You wrote: “NB: since this account comes from Canada, a non-nation whose only identity is that it is not the U.S., is not like the U.S., and does not like the U.S., we need to confirm this crucifixion story from other sources before we can believe it.”

As the story reports, these allegations were made by representatives of various Christians in Iraq (Chaldean, Syrian and Syriac) in testimony to a parliamentary human rights committee. The reporter, Jennifer Green, mentions “Filham Isaac, speaking for the Nineveh Advocacy Committee,” and also “Mr. Isaac’s colleague, Zaya Oshana.” The fact that Jennifer Green, a journalist, has taken the trouble to report this (when mainsream media tend to ignore such stories) and has not insinuated into her reportage the usual politically correct nonsense we usually see in news stories about Muslims, along with the apparent fact that the news venue where she works (The Ottawa Citizen) seems to have many such stories in its archives), indicate that her reportorial interest has nothing to do with Canada per se (and might have to do with her and her paper’s concern about Middle Eastern Christians).
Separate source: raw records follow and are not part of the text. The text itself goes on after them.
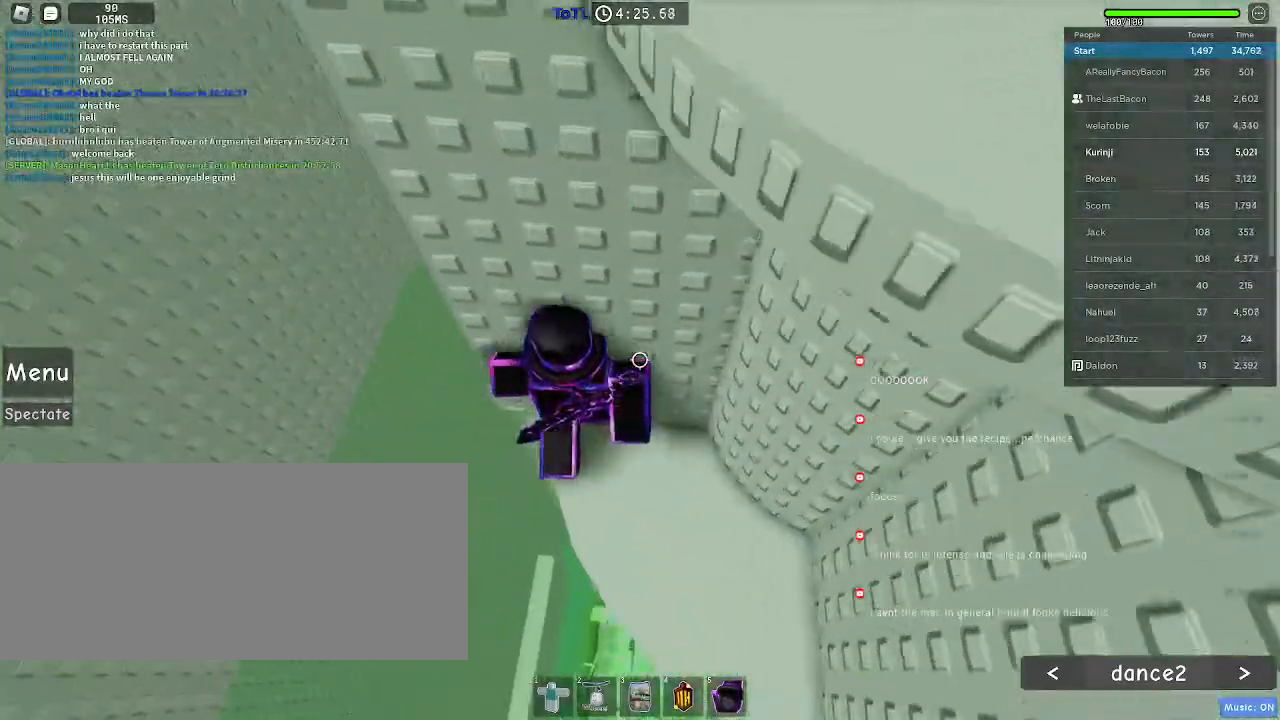
{"keys": ["a"], "mouse": [], "events": [[116, "w", "up"], [266, "a", "down"], [416, "space", "down"], [483, "space", "up"]]}
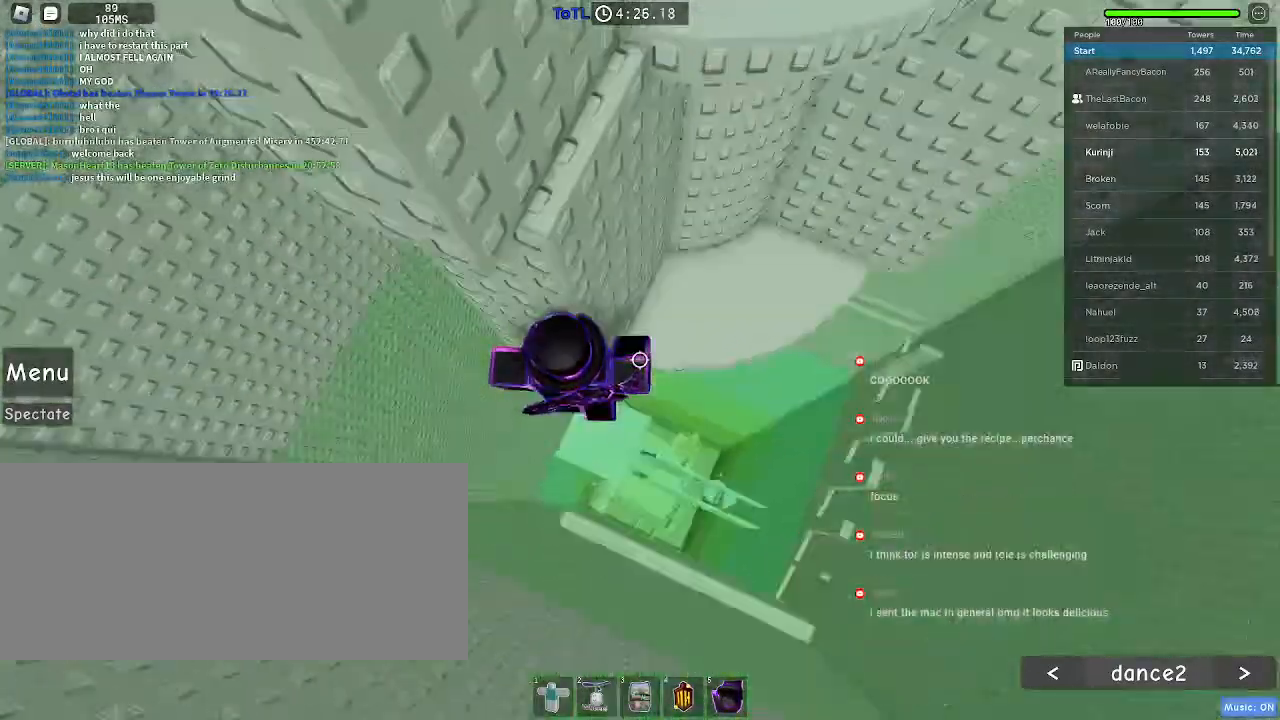
{"keys": ["a"], "mouse": [], "events": []}
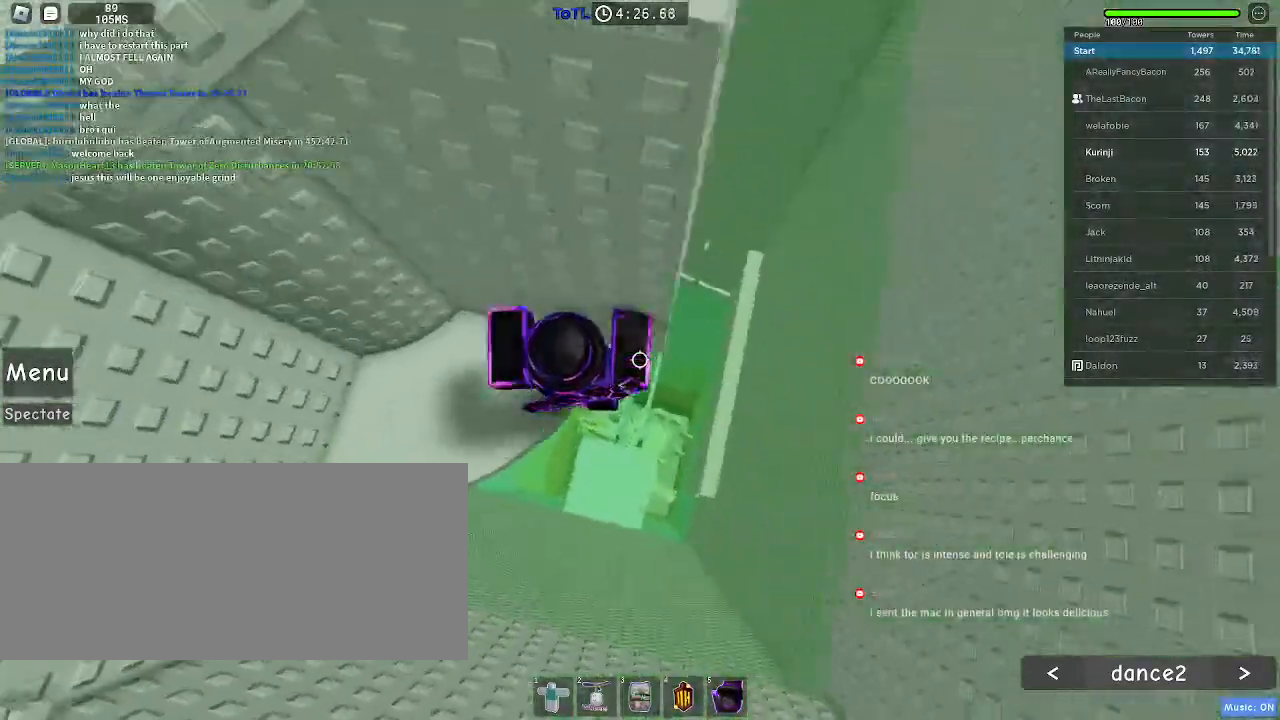
{"keys": [], "mouse": [], "events": [[100, "w", "down"], [366, "w", "up"], [400, "a", "up"]]}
This along with the fact that she is merely reporting on the testimony of Iraqi Christians to a government committee makes it dubious that whatever deficiencies Canada has as a sociopolitical entity are not relevant to determining the veracity of this story—for which simply finding at least one other source would be the pertinent agendum.

LA replies:

Well, that’s what I said. More sources are needed to confirm that these reports have been made, and that these reports are credible.

Erich might have shown me the same consideratoin he shows the Ottawa Citizen. Since I am known as being highly critical of Islam, the fact that I do not instantly believe the crucifixion report but want more evidence could be seen as indication that I’m interested in the truth even if it goes against my pre-dispostitions, not that I’m being biased against Canada.